Training of the autoencoder is stopped after 44 epochs, as validation loss is no longer improving. After fitting is complete, we extract the encoder, i.e. the first half of the neural network up to and including the narrow layer bottleneck, which maps raw inputs to their compressed representation.
Using that sub-network to run predict on the raw minmax-scaled continuous data, we get the compressed representation. The resulting matrix with five dimensions is saved to disk, so that we can cluster on it.
(213675, 5)
Autoencoder: hashed artists
For artist names a validation split of 10% may seem low. However, we have 30,000 unique artist names across 200,000 observations, captured by 1,000 hashed features, so if the validation set is too large it will contain many observations that are the only observations of some artist hashes. This would reduce the overall effectiveness of the autoencoder at capturing as much of the salient information as possible in its compressed space. As such, we still use 10% of the observations for validation, which still gives 20,000 observations and should be plenty to representatively evaluate out-of-sample performance.
After some experimentation the encoding layer now outputs 20 dimensions rather than 5, in order to strike a better balance between compression and accuracy in this much higher-dimensional input space (1,000 hashed artist names versus 17 continuous variables).
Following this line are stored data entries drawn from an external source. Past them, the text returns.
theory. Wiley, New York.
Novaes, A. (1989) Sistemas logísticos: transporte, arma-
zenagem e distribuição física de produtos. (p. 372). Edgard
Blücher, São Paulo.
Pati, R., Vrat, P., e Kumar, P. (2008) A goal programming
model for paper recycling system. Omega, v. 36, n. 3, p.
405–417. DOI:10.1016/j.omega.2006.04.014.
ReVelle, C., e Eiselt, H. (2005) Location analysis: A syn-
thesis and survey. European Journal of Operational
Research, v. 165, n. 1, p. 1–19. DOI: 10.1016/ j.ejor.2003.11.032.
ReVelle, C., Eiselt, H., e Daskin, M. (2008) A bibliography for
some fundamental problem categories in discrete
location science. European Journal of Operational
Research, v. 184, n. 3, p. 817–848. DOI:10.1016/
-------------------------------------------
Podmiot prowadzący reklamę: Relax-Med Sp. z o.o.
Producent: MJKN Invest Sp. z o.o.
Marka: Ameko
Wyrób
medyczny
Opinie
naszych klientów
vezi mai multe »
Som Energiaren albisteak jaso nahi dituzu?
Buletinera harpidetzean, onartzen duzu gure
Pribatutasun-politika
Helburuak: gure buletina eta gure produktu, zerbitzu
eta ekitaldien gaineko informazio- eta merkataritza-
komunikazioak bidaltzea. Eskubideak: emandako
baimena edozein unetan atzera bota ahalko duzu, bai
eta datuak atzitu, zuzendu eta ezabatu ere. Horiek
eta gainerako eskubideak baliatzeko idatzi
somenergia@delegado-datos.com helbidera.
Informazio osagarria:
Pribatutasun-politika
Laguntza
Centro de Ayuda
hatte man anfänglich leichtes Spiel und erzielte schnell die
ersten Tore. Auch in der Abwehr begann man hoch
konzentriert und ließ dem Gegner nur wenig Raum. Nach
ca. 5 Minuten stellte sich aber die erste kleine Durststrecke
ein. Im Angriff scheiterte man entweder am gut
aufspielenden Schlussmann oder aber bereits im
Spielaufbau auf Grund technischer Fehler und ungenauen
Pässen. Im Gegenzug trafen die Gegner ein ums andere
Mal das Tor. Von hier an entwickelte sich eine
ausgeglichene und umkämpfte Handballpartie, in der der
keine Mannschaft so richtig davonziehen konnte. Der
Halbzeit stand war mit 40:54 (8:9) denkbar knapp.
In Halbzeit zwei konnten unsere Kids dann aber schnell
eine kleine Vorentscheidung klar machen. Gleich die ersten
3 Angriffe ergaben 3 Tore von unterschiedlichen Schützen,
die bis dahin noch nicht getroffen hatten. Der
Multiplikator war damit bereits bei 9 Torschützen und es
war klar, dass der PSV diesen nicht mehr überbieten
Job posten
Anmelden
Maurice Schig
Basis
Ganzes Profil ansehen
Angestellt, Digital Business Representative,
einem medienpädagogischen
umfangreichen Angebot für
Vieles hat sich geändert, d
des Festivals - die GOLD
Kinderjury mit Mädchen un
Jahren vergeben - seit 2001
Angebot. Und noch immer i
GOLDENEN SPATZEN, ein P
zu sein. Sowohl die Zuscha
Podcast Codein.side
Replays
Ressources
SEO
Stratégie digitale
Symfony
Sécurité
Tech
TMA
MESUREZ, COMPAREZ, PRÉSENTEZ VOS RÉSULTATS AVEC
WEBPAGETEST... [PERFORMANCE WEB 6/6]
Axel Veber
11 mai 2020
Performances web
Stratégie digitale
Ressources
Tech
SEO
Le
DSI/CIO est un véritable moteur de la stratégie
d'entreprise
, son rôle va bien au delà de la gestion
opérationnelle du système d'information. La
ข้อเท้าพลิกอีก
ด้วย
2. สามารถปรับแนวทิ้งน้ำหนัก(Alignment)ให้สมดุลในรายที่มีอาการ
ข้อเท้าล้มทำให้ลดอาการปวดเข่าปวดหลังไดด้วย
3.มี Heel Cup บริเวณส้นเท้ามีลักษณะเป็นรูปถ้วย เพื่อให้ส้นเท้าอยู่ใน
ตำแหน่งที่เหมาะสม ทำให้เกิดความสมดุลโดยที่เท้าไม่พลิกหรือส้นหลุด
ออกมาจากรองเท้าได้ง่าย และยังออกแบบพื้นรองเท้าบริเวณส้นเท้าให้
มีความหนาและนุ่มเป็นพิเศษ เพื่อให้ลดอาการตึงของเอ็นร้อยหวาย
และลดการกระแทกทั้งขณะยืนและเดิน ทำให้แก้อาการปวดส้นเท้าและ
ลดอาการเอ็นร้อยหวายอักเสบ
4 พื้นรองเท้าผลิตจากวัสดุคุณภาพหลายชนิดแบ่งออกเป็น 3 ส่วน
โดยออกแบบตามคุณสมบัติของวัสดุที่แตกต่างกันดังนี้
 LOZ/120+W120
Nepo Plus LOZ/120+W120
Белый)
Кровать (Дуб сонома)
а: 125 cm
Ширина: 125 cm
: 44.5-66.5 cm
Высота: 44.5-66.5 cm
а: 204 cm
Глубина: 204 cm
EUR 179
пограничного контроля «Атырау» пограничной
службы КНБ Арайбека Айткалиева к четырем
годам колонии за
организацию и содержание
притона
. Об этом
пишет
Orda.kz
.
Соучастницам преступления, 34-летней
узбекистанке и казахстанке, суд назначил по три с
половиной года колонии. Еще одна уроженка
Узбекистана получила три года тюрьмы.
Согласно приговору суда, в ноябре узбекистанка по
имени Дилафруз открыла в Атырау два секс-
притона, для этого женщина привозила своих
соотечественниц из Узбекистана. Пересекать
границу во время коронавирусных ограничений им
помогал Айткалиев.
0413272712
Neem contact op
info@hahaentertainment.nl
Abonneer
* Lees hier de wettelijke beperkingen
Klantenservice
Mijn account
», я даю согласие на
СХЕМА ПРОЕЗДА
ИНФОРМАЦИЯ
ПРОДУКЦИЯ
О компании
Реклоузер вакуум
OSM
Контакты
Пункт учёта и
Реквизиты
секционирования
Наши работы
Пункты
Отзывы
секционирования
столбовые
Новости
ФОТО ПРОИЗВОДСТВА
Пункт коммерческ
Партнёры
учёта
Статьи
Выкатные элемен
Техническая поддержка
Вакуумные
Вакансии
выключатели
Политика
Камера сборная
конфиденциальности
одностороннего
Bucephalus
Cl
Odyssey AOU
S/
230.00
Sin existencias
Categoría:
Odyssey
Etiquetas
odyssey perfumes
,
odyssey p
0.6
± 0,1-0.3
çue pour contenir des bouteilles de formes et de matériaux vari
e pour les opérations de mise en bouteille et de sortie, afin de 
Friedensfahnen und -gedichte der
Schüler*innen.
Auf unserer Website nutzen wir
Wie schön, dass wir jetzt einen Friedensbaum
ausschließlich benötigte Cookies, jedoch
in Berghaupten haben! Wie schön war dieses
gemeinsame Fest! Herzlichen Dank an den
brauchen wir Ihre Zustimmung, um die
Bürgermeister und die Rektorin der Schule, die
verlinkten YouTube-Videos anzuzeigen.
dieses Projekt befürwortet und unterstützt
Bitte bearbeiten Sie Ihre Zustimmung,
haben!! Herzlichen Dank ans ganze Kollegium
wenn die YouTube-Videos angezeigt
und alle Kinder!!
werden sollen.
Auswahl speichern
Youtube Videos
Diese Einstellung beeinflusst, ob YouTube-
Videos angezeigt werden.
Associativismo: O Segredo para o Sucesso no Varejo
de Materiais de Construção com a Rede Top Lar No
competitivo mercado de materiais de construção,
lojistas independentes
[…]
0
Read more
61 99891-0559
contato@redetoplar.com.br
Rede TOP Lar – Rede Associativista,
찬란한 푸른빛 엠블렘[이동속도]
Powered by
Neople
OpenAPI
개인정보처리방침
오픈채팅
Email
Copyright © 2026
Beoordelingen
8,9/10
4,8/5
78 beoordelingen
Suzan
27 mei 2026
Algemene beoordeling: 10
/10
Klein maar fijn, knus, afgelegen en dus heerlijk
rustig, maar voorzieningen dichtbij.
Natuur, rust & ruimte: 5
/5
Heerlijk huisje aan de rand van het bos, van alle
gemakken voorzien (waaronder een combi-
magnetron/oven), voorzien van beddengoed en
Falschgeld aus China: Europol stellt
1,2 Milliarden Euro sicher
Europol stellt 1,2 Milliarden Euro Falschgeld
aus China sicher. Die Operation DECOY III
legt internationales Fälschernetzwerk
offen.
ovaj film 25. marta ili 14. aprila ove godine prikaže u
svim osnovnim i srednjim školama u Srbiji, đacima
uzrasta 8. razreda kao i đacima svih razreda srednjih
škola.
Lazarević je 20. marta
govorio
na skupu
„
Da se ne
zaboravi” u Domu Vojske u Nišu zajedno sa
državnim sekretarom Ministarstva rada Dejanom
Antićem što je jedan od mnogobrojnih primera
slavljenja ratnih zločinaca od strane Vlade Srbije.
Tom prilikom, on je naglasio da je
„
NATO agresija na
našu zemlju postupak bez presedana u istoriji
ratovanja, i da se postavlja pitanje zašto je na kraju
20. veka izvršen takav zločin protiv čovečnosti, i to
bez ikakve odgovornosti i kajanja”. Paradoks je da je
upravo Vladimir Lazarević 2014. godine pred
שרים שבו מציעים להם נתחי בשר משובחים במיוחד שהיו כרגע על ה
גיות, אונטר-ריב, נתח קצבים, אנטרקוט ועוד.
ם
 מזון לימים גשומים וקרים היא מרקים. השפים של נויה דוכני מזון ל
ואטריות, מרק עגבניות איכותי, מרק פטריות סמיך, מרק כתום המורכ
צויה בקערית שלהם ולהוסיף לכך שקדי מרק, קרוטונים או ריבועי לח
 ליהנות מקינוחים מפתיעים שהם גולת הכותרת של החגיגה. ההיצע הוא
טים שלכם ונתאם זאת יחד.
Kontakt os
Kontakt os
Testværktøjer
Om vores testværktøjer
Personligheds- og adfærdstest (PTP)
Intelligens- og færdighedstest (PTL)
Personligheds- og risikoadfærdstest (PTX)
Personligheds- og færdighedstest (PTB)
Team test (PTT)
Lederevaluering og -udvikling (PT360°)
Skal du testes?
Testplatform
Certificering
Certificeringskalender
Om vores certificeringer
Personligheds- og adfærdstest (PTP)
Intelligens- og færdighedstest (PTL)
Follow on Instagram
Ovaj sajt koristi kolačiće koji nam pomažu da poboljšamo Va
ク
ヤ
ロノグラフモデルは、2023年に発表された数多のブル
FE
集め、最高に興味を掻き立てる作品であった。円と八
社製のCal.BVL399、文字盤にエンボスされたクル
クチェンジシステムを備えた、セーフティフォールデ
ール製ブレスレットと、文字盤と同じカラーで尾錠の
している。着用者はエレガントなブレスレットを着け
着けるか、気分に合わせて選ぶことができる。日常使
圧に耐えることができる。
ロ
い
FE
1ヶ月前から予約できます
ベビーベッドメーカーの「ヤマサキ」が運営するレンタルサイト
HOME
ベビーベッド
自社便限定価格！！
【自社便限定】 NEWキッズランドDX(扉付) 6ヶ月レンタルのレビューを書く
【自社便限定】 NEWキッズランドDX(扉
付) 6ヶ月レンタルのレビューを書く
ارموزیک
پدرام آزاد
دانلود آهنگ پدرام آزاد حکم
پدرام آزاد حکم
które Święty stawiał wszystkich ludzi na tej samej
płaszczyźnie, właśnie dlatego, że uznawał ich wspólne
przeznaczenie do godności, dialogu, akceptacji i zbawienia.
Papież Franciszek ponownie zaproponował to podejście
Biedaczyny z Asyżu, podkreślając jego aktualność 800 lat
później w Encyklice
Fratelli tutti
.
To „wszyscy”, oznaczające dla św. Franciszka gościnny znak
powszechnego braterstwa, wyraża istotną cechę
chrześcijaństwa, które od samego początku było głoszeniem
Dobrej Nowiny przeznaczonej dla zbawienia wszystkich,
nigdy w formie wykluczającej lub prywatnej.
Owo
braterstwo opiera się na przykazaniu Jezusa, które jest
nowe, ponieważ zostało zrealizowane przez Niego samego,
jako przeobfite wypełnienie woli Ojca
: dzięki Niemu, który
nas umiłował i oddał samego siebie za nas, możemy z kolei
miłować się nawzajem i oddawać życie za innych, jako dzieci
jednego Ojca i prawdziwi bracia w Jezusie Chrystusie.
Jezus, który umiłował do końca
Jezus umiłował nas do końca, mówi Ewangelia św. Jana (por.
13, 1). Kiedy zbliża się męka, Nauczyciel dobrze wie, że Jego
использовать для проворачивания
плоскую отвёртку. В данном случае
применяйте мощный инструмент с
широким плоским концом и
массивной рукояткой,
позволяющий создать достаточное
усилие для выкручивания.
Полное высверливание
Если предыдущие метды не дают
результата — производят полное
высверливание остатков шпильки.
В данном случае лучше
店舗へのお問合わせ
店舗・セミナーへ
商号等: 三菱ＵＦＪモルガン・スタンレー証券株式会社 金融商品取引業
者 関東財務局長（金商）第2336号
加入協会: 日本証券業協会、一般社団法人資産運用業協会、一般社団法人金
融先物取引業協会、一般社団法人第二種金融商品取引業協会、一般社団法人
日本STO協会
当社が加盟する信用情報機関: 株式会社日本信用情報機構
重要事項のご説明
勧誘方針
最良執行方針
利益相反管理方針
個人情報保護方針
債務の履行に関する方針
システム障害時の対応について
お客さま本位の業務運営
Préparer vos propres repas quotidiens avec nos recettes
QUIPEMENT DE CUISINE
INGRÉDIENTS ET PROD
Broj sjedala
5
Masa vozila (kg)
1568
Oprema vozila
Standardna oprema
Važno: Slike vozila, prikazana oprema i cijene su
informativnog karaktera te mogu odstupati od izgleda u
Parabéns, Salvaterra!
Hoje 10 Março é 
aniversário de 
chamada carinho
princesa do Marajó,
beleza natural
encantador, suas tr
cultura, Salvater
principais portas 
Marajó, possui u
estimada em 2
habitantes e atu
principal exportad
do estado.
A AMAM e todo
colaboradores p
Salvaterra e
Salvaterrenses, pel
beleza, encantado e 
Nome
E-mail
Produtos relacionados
<matplotlib.legend.Legend at 0x1ac477d438>

As before early stopping is triggered, this time after 50 epochs. The loss is very low, but this is arguably more because there is a mean of one value 1 across 1,000 dimensions per observation. The network has no context with which to encode artist hashes into a lower-dimensional space, and is working with extremely sparse data, so this is a virtually impossible task. Spot checks revealed that it was generally performing poorly at the task of reconstructing the normalised hashes, despite what the plot and training history would suggest. Hence, this autoencoder and its constituent encoder was discarded for the rest of the project.
Resulting dataframe
We applied several different methods of dimensionality reduction and ultimately produced a dataframe of reduced continuous song features. While we examined and tried to include the categoricals, their performance at reconstructing the normalised hashes was poor and we felt they would add little to the next step in our modeling. With this reduced dataframe of five criticla musical features, we moved to explore how we could group songs using this information.